Yup. My 8th grader hasn't finished a book in I don't know how long. He skims and just finds the parts he needs to answer the questions.
Part of me can't blame him, books are for tests, not pleasure.
I know several 20-somethings who can't just sit and watch a movie or TV show. They have to be effing around with their phones all the while. FOMO is strong with this group.
Fifteen years ago or so, I took my bride out for supper at our best local restaurant at the time during Prom Season. As we ate and drank, three lovely and well-dressed young ladies came into the restaurant escorted by three handsome and well-dressed young men. They sat down and each began playing with their phones. What kind of social event is that?

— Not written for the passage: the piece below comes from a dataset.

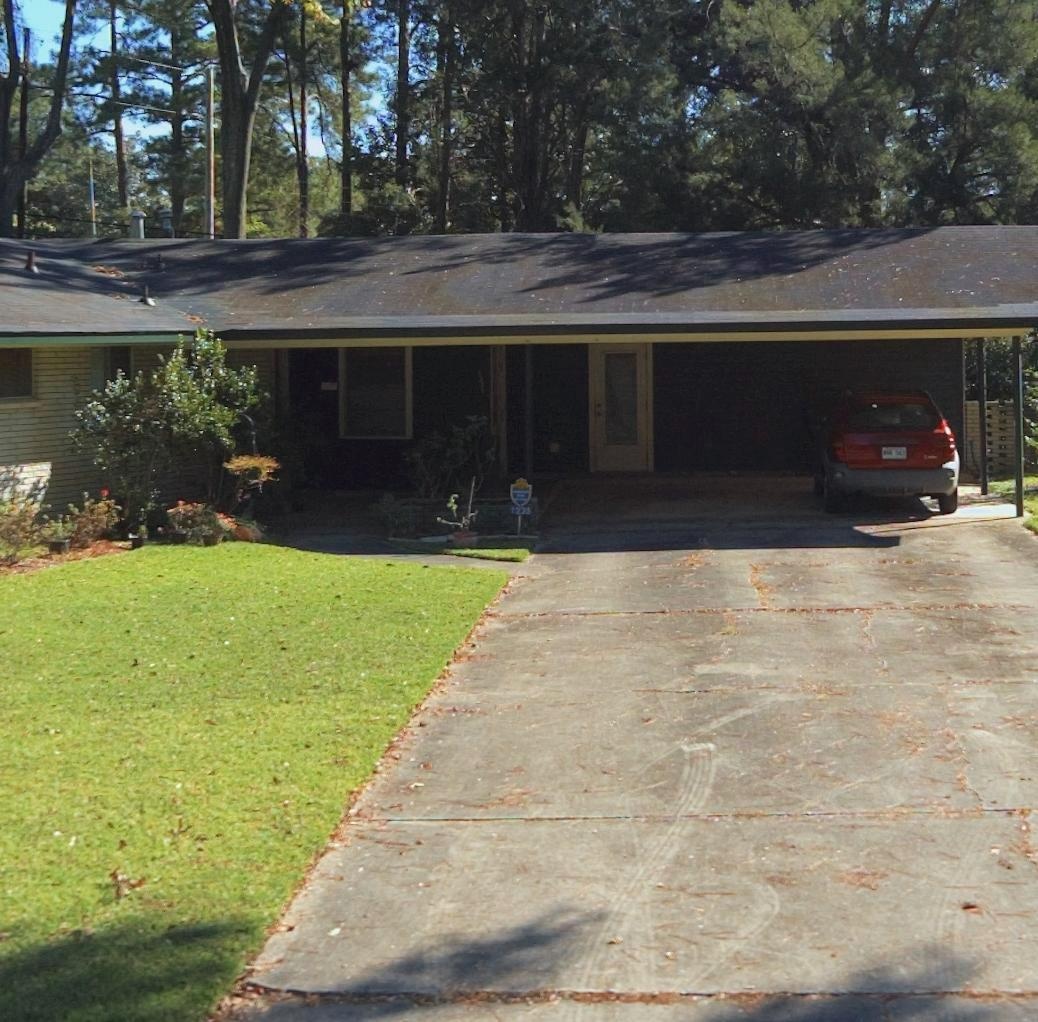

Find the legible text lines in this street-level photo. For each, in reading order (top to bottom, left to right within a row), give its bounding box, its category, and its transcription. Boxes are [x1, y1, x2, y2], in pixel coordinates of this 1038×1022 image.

[510, 505, 532, 516] StreetNumber: 1235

The young don't seem to read. They watch you tube videos to get information. For instance, if one wanted to know more about the Russian Revolution, I'd tell a person to read Richard Pipes' book on the subject to get all the nuances. The young today would watch a half-hour show on the Russian Revolution with lots of motion pictures and photos.
A friend of mine who is a seminary prof. says that the young people coming in have no understanding of the idea that knowledge takes work, and don't have a clue what it means to wrestle with a difficult or challenging text. He gets constant complaints that the reading he assigns is "too hard." And these are grad students.
Worse, I fear some of the young don't have a thirst to learn. That's why I like this site. Everybody here is smart and they have a thirst to learn.
My 15 yo son does like to read, both for school (he is homeschooled) and for pleasure. It’s been difficult for him to connect with his own peers, even in friendly environments like the church youth group, because they don’t read books. I had trouble believing it until my husband and I started working with a group of high schoolers last fall, and he’s right—none of them read, though they are lovely kids.